Em segundo lugar, é preciso dimensionar os custos de construção e aquisição de equipamentos. Para os 5.917 prédios de pré-escola são necessários R$ 15,047 bilhões. No caso das unidades de ensino fundamental, o custo seria de R$ 1,846 bilhão para os anos iniciais e 1,769 bilhão para os anos finais. Por último, para construir e equipar as escolas de ensino médio, o investimento seria de R$ 6,615 bilhões.
Tudo somado, o Brasil deve aplicar R$ 25,277 bilhões para construir e equipar pré-escolas e escolas capazes de matricular todas as crianças e adolescentes de 4 a 17 anos até 2016. Ainda assim, subtraindo esse montante dos R$ 28 bilhões que devem ser despendidos com a Copa, sobram R$ 2,721 bilhões.
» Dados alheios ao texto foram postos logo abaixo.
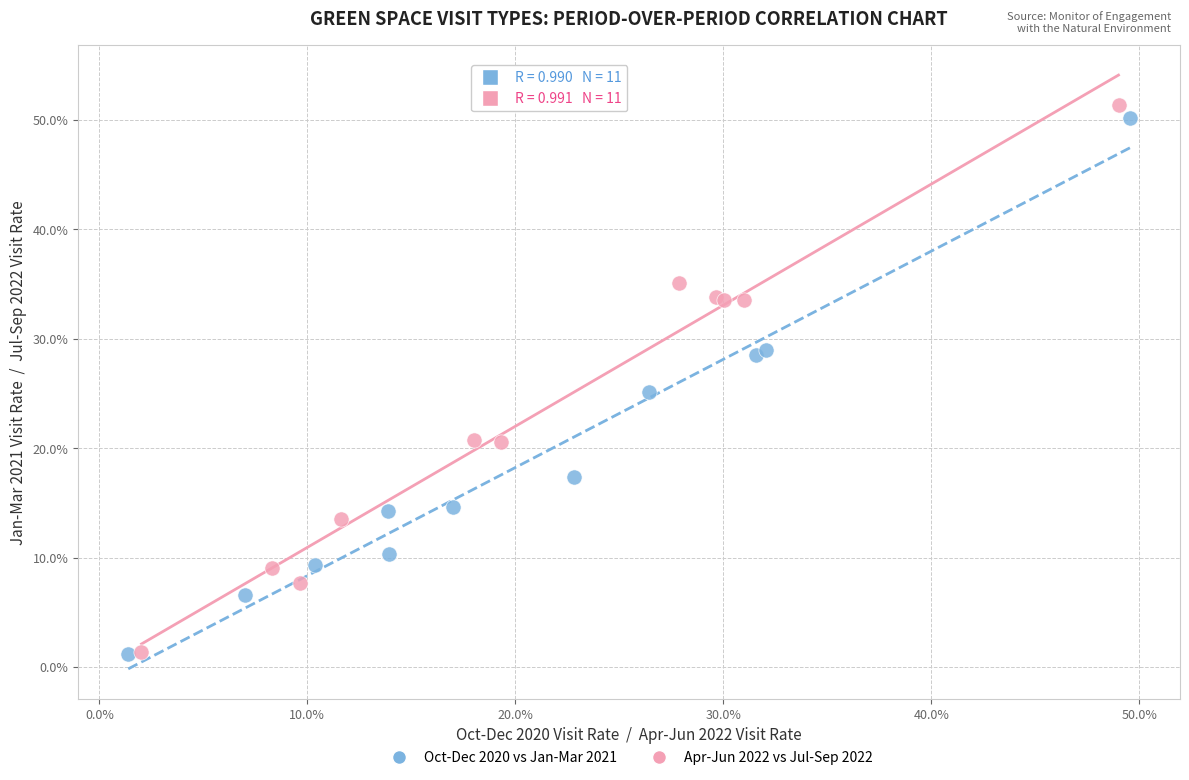

What are all the series names shown in the legend?

Oct-Dec 2020 vs Jan-Mar 2021, Apr-Jun 2022 vs Jul-Sep 2022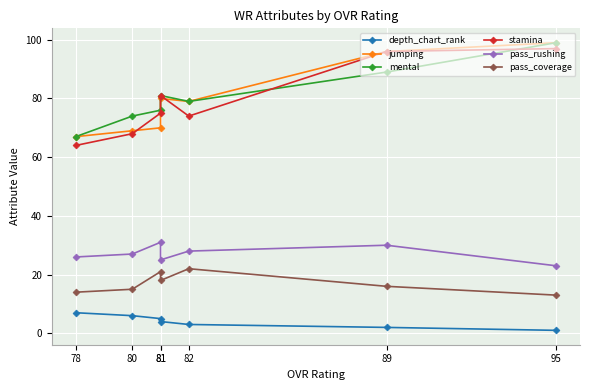

True or false: mental has a value of 116 at 81.

False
É um bom recurso!
Obviamente, esse cálculo trata apenas do investimento em construção e aquisição de equipamentos, com base em um padrão mínimo de qualidade mensurado no CAQi. Não estão sendo considerados, por exemplo, a imprescindível construção de creches, instituições de ensino técnico profissionalizante e de ensino superior. Muito menos estão sendo contabilizados custos essenciais para a manutenção das matrículas com qualidade, como salários condignos para os professores e demais profissionais da educação, custos com uma boa formação inicial e continuada para o magistério, além de uma política de carreira atraente.
Como é de conhecimento geral, se tudo isso fosse considerado, tomando outros fatores do CAQi como referência, além de outros instrumentos, o Brasil precisaria investir, em 10 anos, cerca de R$ 440 bilhões em educação pública, ou o equivalente a 10% do seu PIB (Produto Interno Bruto) de 2012.
Hoje investe, conforme dados oficiais, cerca de R$ 233,2 bilhões.
Portanto, o exercício apresentado aqui serve basicamente para estimular uma reflexão: o orçamento público deveria obedecer a uma lógica de prioridade. Por mais que o povo brasileiro ame o futebol, os manifestantes têm declarado que preferem educação pública, saúde pública e transporte público de qualidade. A FIFA tem dito que a Copa de 2014 será um festa, a nossa festa. Se for verdade, será uma comemoração indigesta, pois já estamos sendo obrigados a engolir regras, padrões e ingressos caros e para poucos. E pior: todos os contribuintes brasileiros pagarão a conta.